TASK ITEM
Carry on the news report about Gila Bend's emergency declaration over migrant drop-offs, starting right after its final sentence.

EXCERPT
━━━━━━━━━━

PHOENIX (AP) - A small town in Arizona has declared a state of emergency over migrant families being dropped there as a growing number of border communities grapple with how to get the new arrivals to shelters in bigger cities that can help them.
The situation simmering in Gila Bend and other communities near Arizona’s border with Mexico comes as much larger groups of asylum seekers and unaccompanied minors show up at bigger cities in Texas and California that have shelters where they can stay until they can travel to relatives or sponsors in the U.S.
Officials in Yuma and Tucson have said in recent days that U.S. authorities have told them that large tent-like facilities designed to help deal with the influx of new arrivals will be erected in their cities and are expected to be operating by mid-April.
Gila Bend Mayor Chris Riggs announced his emergency declaration Tuesday, saying the town does not have the resources or funds to support migrants, many who arrive with hopes of seeking asylum and making their home in America.
“I’ve got nothing here, I’ve got no shelter, nowhere to put them,” Riggs said. “Literally, they’d be sleeping at the park, and I’m not going to do that to little children.”
Gila Bend, with a population of 2,000, does not have a hospital or shelter. It is 75 miles (120 kilometers) north of the U.S.-Mexico border and about 60 miles (95 kilometers) southwest of Phoenix.
The mayor’s declaration came after federal agents on Monday dropped off 16 people, including young children, at a park in town. The group included six families, five from Venezuela and one from Chile.
“To drop people in basically the middle of nowhere, it’s 30 miles to the next type of town, and that’s 30 miles of open desert. So especially come July and August, we’re going to be finding bodies,” Riggs said.
Riggs said he and his wife had to drive the families in loaned vans to a shelter in Phoenix arranged by U.S. Sen. Kyrsten Sinema, who couldn’t find transportation for them.
The migrants being dropped off by federal authorities in remote Arizona desert towns do not include unaccompanied minors who are released and housed under a different process overseen by the U.S. Department of Health and Human Services’ Office of Refugee Resettlement. Several large facilities have been set up in Texas for migrant children who showed up there without their families.

━━━━━━━━━━

THE DATA
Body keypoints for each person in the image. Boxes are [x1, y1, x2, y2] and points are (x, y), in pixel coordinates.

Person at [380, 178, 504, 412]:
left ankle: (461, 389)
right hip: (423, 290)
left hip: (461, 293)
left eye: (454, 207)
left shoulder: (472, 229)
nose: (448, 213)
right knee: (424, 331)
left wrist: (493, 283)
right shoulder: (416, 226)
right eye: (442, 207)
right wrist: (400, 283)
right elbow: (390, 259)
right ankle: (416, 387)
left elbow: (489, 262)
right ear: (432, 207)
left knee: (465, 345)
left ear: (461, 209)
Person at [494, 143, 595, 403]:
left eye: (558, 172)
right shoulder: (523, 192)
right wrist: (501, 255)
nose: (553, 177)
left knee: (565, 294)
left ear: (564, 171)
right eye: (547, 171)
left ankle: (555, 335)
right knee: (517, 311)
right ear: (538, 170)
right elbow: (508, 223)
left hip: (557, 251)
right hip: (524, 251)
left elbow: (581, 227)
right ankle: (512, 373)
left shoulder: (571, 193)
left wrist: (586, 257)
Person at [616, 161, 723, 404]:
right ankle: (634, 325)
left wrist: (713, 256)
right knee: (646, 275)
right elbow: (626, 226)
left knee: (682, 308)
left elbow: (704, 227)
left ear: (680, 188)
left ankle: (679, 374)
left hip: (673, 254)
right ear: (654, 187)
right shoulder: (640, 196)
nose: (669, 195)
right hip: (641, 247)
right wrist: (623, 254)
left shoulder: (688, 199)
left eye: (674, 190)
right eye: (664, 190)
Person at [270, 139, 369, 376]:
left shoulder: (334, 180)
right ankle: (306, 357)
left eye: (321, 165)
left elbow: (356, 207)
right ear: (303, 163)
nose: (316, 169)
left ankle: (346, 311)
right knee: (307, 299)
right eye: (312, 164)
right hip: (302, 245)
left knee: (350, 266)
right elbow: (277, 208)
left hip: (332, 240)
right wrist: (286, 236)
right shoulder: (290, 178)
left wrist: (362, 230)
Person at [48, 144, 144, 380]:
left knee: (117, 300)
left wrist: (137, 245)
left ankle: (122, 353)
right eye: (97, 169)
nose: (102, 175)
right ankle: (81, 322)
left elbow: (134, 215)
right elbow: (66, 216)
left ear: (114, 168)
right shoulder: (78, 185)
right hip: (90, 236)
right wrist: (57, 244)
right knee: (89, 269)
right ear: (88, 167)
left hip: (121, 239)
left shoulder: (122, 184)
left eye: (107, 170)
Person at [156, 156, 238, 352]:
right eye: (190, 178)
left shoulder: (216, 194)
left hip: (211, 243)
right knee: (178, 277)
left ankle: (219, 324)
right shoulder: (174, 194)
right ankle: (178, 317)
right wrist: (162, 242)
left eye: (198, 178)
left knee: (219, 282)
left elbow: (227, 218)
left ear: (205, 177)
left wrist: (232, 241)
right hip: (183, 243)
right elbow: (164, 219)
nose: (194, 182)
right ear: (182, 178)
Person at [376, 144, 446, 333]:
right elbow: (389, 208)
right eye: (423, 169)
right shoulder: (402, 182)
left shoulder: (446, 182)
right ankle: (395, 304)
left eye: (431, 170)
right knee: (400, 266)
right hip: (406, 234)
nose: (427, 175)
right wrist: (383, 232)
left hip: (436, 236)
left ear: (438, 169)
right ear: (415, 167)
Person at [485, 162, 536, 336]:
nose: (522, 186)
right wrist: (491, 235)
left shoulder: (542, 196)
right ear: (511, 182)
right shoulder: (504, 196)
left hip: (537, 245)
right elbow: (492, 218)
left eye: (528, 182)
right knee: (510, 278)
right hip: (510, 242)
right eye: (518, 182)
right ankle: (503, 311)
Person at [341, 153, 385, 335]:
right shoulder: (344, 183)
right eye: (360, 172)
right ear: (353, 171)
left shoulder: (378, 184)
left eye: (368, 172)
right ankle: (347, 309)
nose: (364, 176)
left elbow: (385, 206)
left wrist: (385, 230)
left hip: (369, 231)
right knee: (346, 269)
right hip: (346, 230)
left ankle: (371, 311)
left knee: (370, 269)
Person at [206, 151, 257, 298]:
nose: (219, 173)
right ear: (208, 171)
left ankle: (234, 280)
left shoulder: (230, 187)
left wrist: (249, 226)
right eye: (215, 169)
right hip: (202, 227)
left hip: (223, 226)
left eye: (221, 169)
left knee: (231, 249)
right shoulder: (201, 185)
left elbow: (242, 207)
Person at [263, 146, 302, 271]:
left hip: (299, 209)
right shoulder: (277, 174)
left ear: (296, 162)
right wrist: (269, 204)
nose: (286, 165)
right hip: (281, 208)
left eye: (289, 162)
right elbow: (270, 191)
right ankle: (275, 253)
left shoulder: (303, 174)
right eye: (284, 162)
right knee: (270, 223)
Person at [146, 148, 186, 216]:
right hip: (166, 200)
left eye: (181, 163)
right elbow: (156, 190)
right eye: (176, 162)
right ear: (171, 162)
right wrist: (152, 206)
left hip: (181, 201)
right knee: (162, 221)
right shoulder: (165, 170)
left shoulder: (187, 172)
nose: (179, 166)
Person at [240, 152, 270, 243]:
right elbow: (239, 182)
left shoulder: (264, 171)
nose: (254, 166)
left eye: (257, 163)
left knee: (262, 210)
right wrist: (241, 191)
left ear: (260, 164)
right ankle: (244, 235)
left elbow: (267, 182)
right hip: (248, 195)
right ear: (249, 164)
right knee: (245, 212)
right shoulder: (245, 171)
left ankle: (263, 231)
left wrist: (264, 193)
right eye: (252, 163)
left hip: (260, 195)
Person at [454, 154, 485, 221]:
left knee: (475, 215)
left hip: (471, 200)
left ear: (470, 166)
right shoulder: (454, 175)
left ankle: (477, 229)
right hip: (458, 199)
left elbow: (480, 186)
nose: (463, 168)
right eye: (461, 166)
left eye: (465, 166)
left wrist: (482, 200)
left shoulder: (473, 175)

━━━━━━━━━━

ANSWER BELOW
U.S. Customs and Border Protection said in a Wednesday statement about the Gila Bend releases that the majority of migrants now encountered at the U.S.-Mexico border are being returned under an order from the Centers for Disease Control and Prevention that aims to prevent the spread of COVID-19.
“The border is not open,” the statement said.
But the agency says some migrants are being released into the U.S. based on factors including a lack of capacity in holding facilities. Customs and Border Protection says it lacks legal authority to provide transportation of people who have been processed for release. The agency says it provides advance notice to local governments before dropping off migrants.
The increase in arrivals has prompted Republicans to criticize President Joe Biden’s handling of border security following four years of hardline immigration policies under his predecessor Donald Trump.
But the numbers of both unaccompanied minors and families now showing up at the border are lower than they were in spring 2019.
Arizona’s Pima County Board of Supervisors on Wednesday said asylum-seeking families are also being dropped off in the remote border community of Ajo, near Organ Pipe Cactus National Monument. The board agreed to prepare contracts to help transport the people to the main migrant shelter in Tucson where they can stay temporarily and be tested for COVID-19.
An overall cost for transportation was not discussed, but Pima County officials said they would seek reimbursement from the Federal Emergency Management Agency, or FEMA.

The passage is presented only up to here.